[The input]:
● ● ●

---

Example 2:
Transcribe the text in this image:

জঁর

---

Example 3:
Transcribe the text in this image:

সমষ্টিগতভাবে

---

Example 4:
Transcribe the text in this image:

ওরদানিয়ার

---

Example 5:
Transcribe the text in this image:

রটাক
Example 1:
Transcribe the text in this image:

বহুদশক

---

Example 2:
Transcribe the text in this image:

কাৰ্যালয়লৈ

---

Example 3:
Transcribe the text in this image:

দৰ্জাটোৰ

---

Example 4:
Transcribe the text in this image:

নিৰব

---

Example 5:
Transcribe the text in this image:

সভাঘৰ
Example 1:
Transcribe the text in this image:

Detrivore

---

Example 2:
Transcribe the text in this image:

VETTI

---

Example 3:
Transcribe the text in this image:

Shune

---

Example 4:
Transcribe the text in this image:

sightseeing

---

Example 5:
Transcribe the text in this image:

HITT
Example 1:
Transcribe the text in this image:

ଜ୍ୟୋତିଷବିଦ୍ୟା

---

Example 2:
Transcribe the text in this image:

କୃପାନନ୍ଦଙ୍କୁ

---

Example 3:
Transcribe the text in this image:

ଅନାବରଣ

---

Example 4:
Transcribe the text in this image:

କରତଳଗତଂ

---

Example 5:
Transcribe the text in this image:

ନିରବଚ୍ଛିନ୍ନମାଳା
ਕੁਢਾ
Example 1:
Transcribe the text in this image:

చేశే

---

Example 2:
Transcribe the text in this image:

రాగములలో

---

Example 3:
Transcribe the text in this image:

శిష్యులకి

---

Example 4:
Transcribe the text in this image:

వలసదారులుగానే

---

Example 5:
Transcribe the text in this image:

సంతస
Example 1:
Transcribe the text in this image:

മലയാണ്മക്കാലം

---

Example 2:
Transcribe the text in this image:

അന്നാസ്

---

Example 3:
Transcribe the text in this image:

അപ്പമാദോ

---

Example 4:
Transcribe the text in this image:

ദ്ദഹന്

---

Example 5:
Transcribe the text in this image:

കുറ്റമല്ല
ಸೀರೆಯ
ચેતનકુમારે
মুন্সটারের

● ● ●

[The problem]: Repeat the data. Every word must match.

[Exercise output]:
---

Example 2:
Transcribe the text in this image:

জঁর

---

Example 3:
Transcribe the text in this image:

সমষ্টিগতভাবে

---

Example 4:
Transcribe the text in this image:

ওরদানিয়ার

---

Example 5:
Transcribe the text in this image:

রটাক
Example 1:
Transcribe the text in this image:

বহুদশক

---

Example 2:
Transcribe the text in this image:

কাৰ্যালয়লৈ

---

Example 3:
Transcribe the text in this image:

দৰ্জাটোৰ

---

Example 4:
Transcribe the text in this image:

নিৰব

---

Example 5:
Transcribe the text in this image:

সভাঘৰ
Example 1:
Transcribe the text in this image:

Detrivore

---

Example 2:
Transcribe the text in this image:

VETTI

---

Example 3:
Transcribe the text in this image:

Shune

---

Example 4:
Transcribe the text in this image:

sightseeing

---

Example 5:
Transcribe the text in this image:

HITT
Example 1:
Transcribe the text in this image:

ଜ୍ୟୋତିଷବିଦ୍ୟା

---

Example 2:
Transcribe the text in this image:

କୃପାନନ୍ଦଙ୍କୁ

---

Example 3:
Transcribe the text in this image:

ଅନାବରଣ

---

Example 4:
Transcribe the text in this image:

କରତଳଗତଂ

---

Example 5:
Transcribe the text in this image:

ନିରବଚ୍ଛିନ୍ନମାଳା
ਕੁਢਾ
Example 1:
Transcribe the text in this image:

చేశే

---

Example 2:
Transcribe the text in this image:

రాగములలో

---

Example 3:
Transcribe the text in this image:

శిష్యులకి

---

Example 4:
Transcribe the text in this image:

వలసదారులుగానే

---

Example 5:
Transcribe the text in this image:

సంతస
Example 1:
Transcribe the text in this image:

മലയാണ്മക്കാലം

---

Example 2:
Transcribe the text in this image:

അന്നാസ്

---

Example 3:
Transcribe the text in this image:

അപ്പമാദോ

---

Example 4:
Transcribe the text in this image:

ദ്ദഹന്

---

Example 5:
Transcribe the text in this image:

കുറ്റമല്ല
ಸೀರೆಯ
ચેતનકુમારે
মুন্সটারের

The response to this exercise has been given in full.